Taste sensations follow the same path as visual, auditory and other sensations - from the receptor cell to a specific area in the brain, the taste analyzer. It is assumed that each taste (bitter, salty, sweet, etc.) corresponds to an individual receptor. In experiments on mice, the animals' reaction to artificial stimulation of "bitter" receptors differed from that to stimulation of "sweet" receptors. But what happens next, where the nerve impulse from the taste receptor goes, remained unclear for a long time. The areas of neurons excited by different taste sensations overlapped each other, which forced scientists to imagine the taste analyzer as a group of nerve cells with a wide, non-specific field of action.
Nevertheless, the presence of strictly specialized neurons did not give researchers peace: is the signal really transmitted from a specific receiver to a "general" analyzer? Scientists from the Howard Hughes Medical Institute (USA) introduced a calcium-sensitive dye into the neurons of mice, which began to fluoresce in response to changes in the calcium ion content. The activity is accompanied by the pumping of ions between the cell and the external environment, and in response to taste irritation, scientists could see exactly which neurons in the brain "felt" it. The method made it possible to simultaneously monitor the state of hundreds of nerve cells.
And it turned out that when a mouse tasted something bitter, it led to the activation of a certain group of neurons, but if the animal switched to something salty, then in response, neurons located a few millimeters from the first, "bitter" ones woke up. And so with all taste sensations. As a result, the researchers managed to build a "taste map" of the brain with non-overlapping areas responsible for different tastes, which the authors write about in the journal Science.

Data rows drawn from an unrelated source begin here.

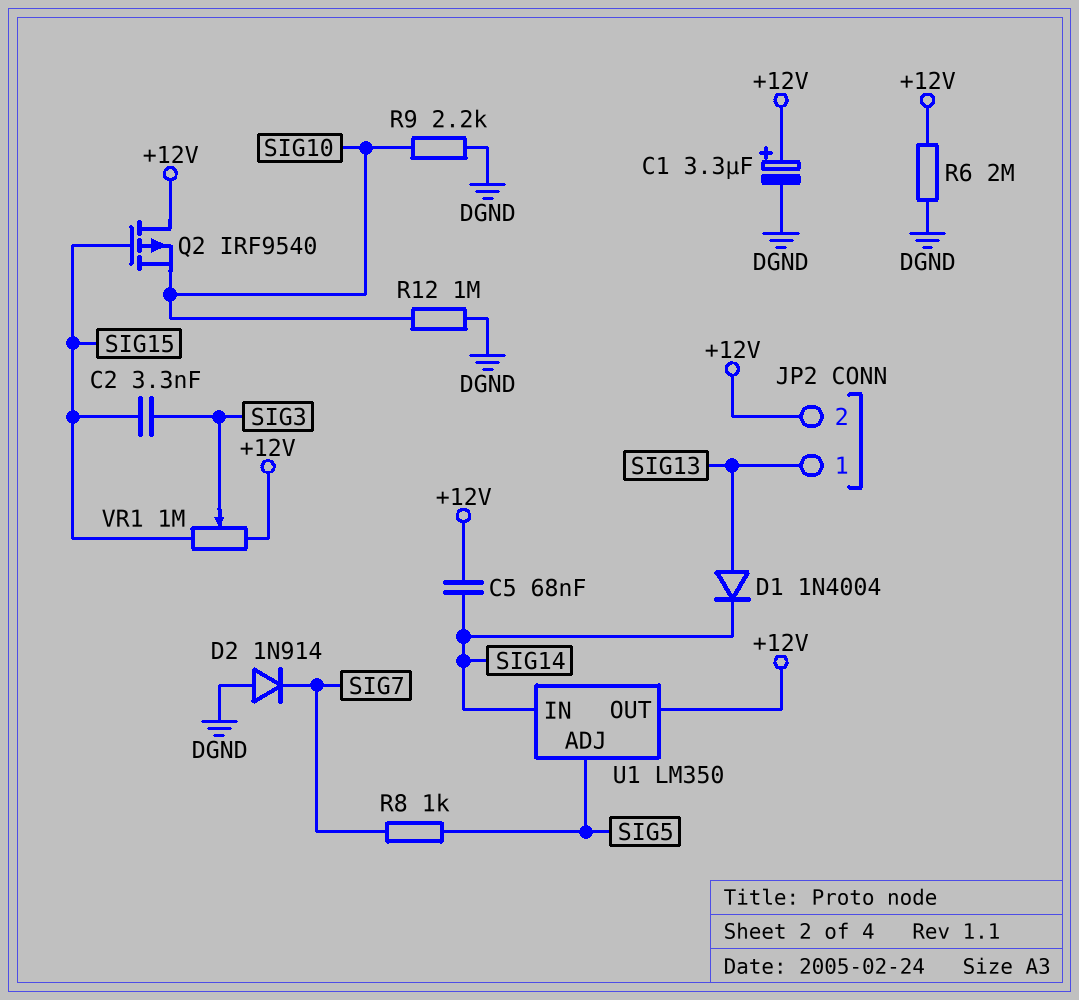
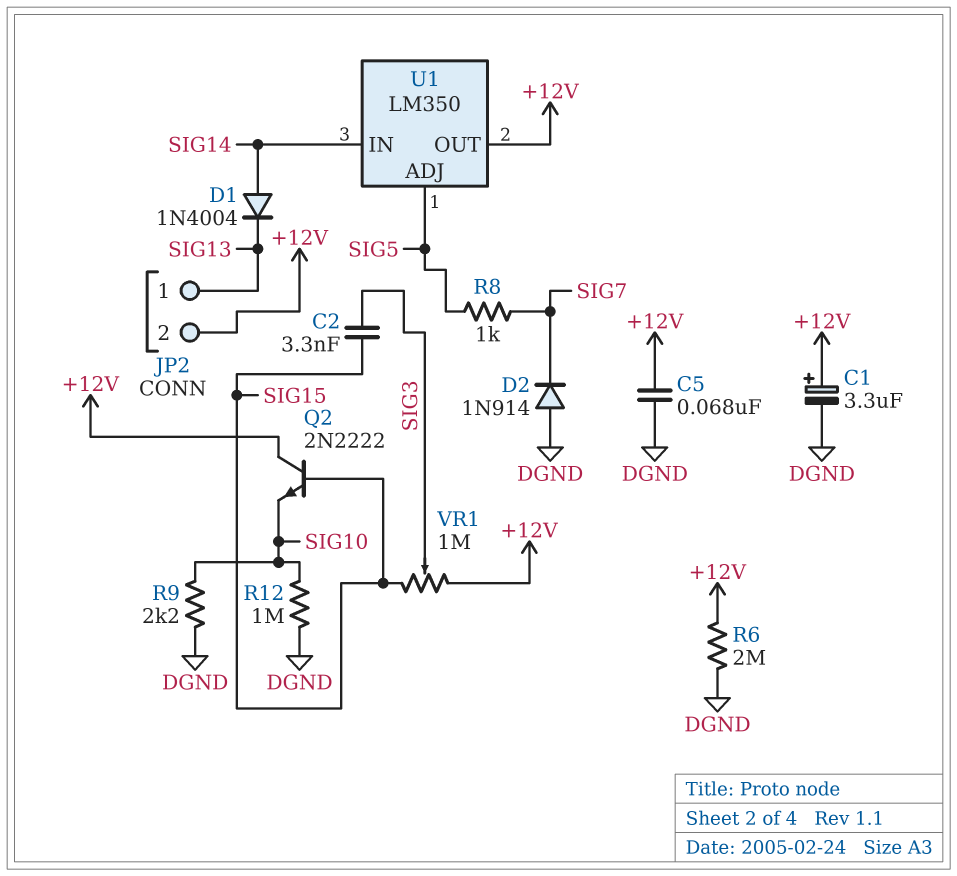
C5: 68nF (+12V, SIG14) -> 68nF (+12V, DGND)
D1: diode 1N4004 (A SIG13, K SIG14) -> diode 1N4004 (A SIG14, K SIG13)
Q2: PMOS IRF9540 (G SIG15, D +12V, S SIG10) -> NPN 2N2222 (B SIG15, C +12V, E SIG10)

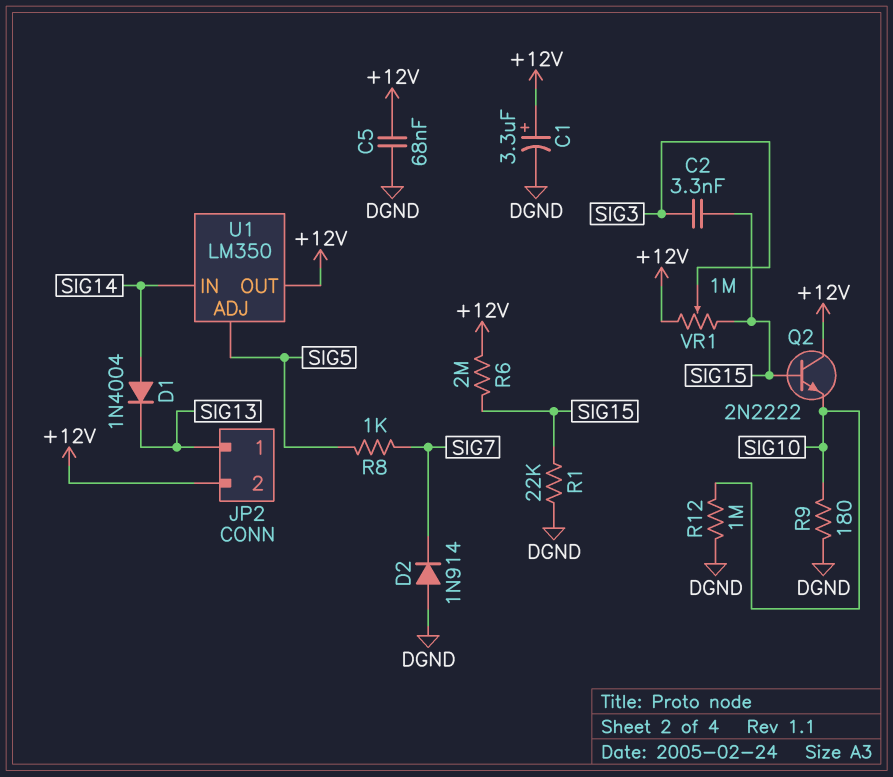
R1: none -> 22k (DGND, SIG15)
R6: 2M (+12V, DGND) -> 2M (+12V, SIG15)
R9: 2.2k (DGND, SIG10) -> 180 (DGND, SIG10)

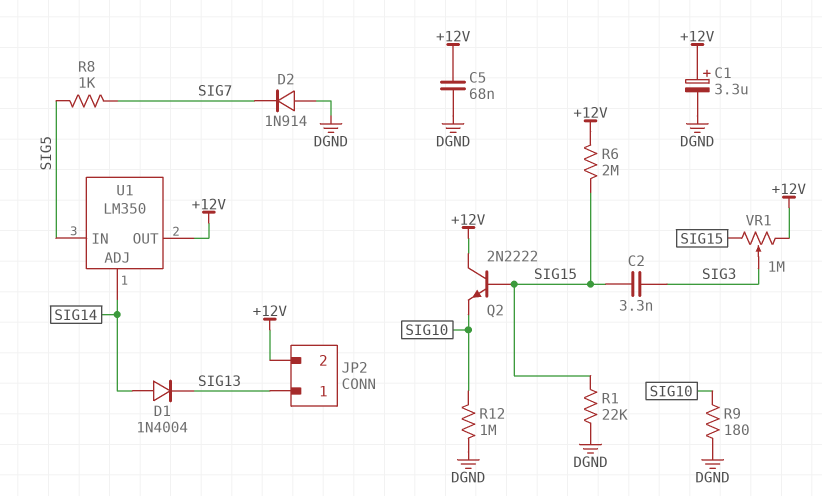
U1 pin ADJ: SIG5 -> SIG14
U1 pin IN: SIG14 -> SIG5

Thus, taste sensations are no different from other sensations in terms of their final processing by the central analyzer. The same functional maps exist for other sense organs; thus, sounds of different pitches are distributed in the brain across different neural areas of the auditory analyzer. How these areas communicate, resulting in us feeling some complex taste, remains to be seen. Although advanced cooks and chefs would probably not mind speeding up research in this direction.